In NLP, much of the recent break through has been made using neural embedding techniques, where meaning representation of words is a central component. These are either learned directly on the text, or pretrained and transferred from other domains, where there is typically much larger-scale data. [efn_note] In fact, using pre-trained contextual embeddings, for example, BERT models, is becoming the de-facto standard. “Average” or “static” word embedding techniques are having difficulty measuring up. However, there is no fair comparison since few others have access to the same amounts of data used for training the BERT model. [/efn_note] Typically, the vectors are build using textual corpora with little or no linguistic analysis (like lemmatization or dependency information). Still, for many of our standard tasks, they seem to perform extremely well. In particular fields, where machine translation is perhaps the most outstanding, performance has improved multi-fold.

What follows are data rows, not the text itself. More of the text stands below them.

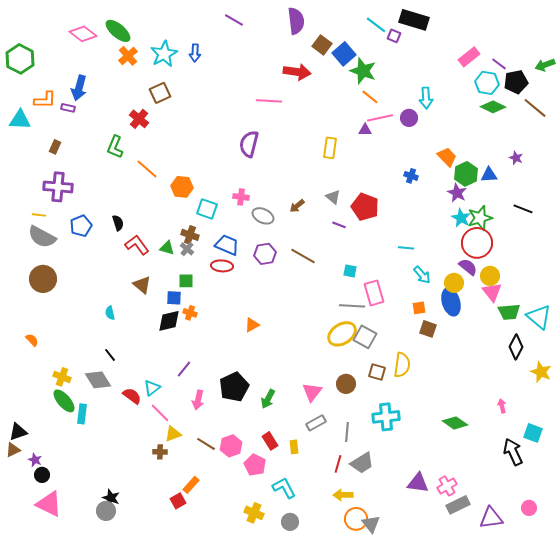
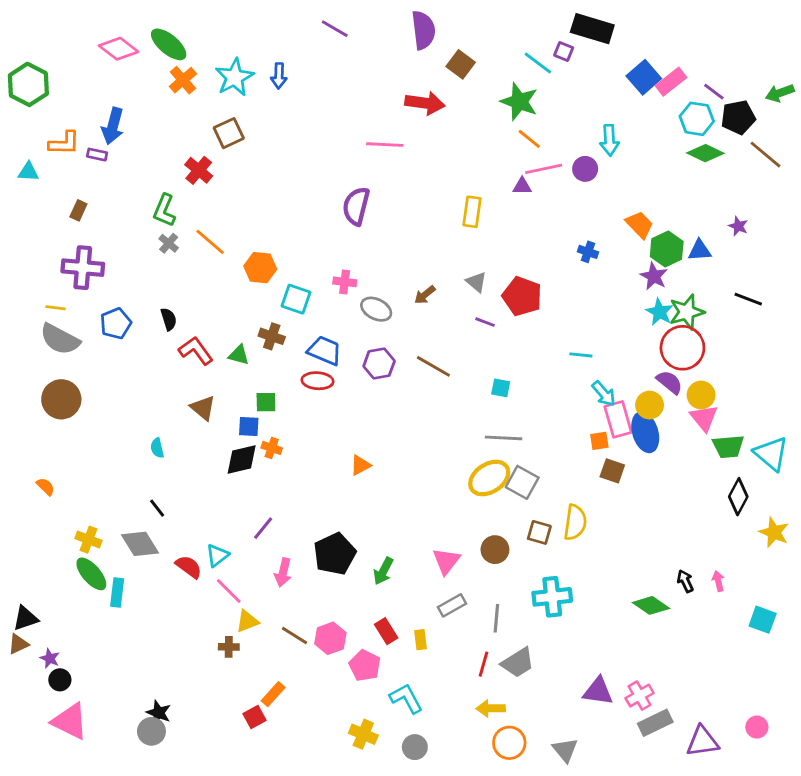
cyan line: (376, 25) -> (538, 63), moved
blue square: (344, 54) -> (644, 77), moved
cyan triangle: (20, 120) -> (28, 172), size x0.7
gray cross: (187, 249) -> (169, 243), moved
pink rectangle: (374, 293) -> (618, 419), moved
black arrow: (513, 452) -> (685, 581), moved, size x0.6
gray triangle: (371, 524) -> (565, 750), moved

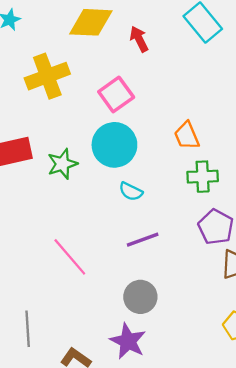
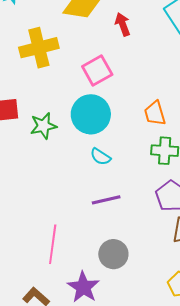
pink line: (70, 257) -> (53, 244), moved, turned 42
gray circle: (140, 297) -> (113, 254), moved

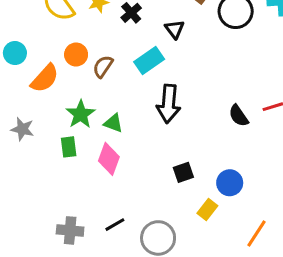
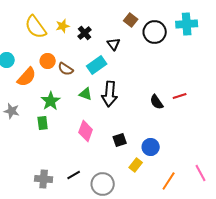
brown semicircle: (103, 66) -> (66, 69), turned -91
green triangle: (113, 123) -> (86, 94), moved
pink diamond: (109, 159) -> (86, 131), moved

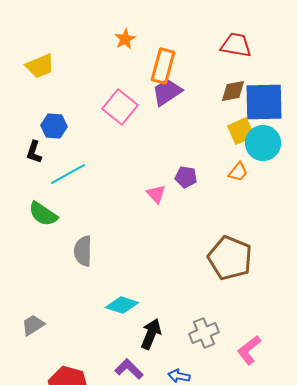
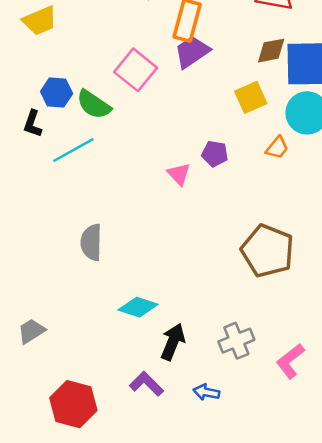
yellow square: (241, 131) -> (251, 97), moved
green semicircle: (43, 214) -> (94, 105), moved

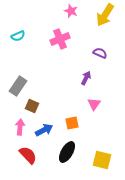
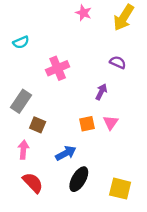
pink cross: (60, 39) -> (58, 68), moved
orange square: (72, 123) -> (87, 124), moved
blue arrow: (44, 130) -> (66, 153), moved

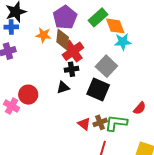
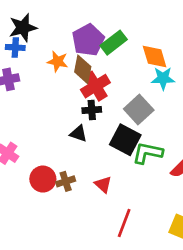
green rectangle: (98, 17) -> (114, 43), moved
black triangle: (63, 87) -> (79, 134), turned 32
red circle: (28, 95) -> (43, 179), moved
brown cross: (100, 122) -> (66, 181), moved
green L-shape: (116, 123) -> (148, 153), moved

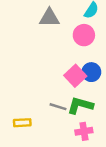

Much of the debate around neural embedding spaces is whether or not they can indeed model meaning of words. By having access to only the texts, how much can be learned about our language? When we are fluent in a language, form and meaning are blended and it can be difficult to tease these apart. Things are just how they are, and we do not need more than the words to understand most of the full. A word, or a phrase, carries with it the cultural and social context in which it was produced, and as long as we share those, we need only the words. Have you ever tried reading a historical newspaper text? (You can try here.) Interpretation is not straight forward. Does a word mean A or B in a specific context? Many times, it is almost impossible to use a single sentence to understand the meaning of a word in the sentence. Out of the social and cultural contexts, the difficulty in understanding is increased multifold and the text becomes insufficient; we need additional clues. Is happy a strong word? Is awesome? The exact same thing happens to modern texts, it’s just that we have access to the modern context without quite being aware of it. We do not always have the modern context either, because of synchronic variation. See “Variation is Key” by Claire Bowern.[efn_note] https://www.aclweb.org/anthology/W19-4706/ [/efn_note]
In the process of understanding, we cannot tease apart the form and the worldly information we have stored in our minds. For that very reason, that text only encodes the form and not the social and cultural contexts needed to understand text, the text is not sufficient to allow us to build coherent embedding spaces that capture meaning fully. So how do we overcome this difficulty? To borrow the words of Emelie Bender, in fact much of this blog entry was inspired by a talk given by Prof. Bender, we need to give our models training data in the form of text AND some grounding. What if we let the models smell our fear, or feel our heart rate? Would they then be able to capture the strength of fear, or what it means to be awesome or extremely cool? Perhaps, this is insufficient for all classes of words. Can we differentiate running from fear when both increase our heart rates in similar ways? Perhaps we need an EEG? Probably, we cannot learn the meaning of a table with emotional responses in a human, but we could couple our models with many more sensory ques. Facial expression will help us learn which things we like or dislike, which things that make us happy and sad, which that excited us. What do we need to learn language as a whole? To teach our models to actually understand, or at the very least, to model our understanding? And when can we say that we have succeeded? To me, these are the million-dollar questions.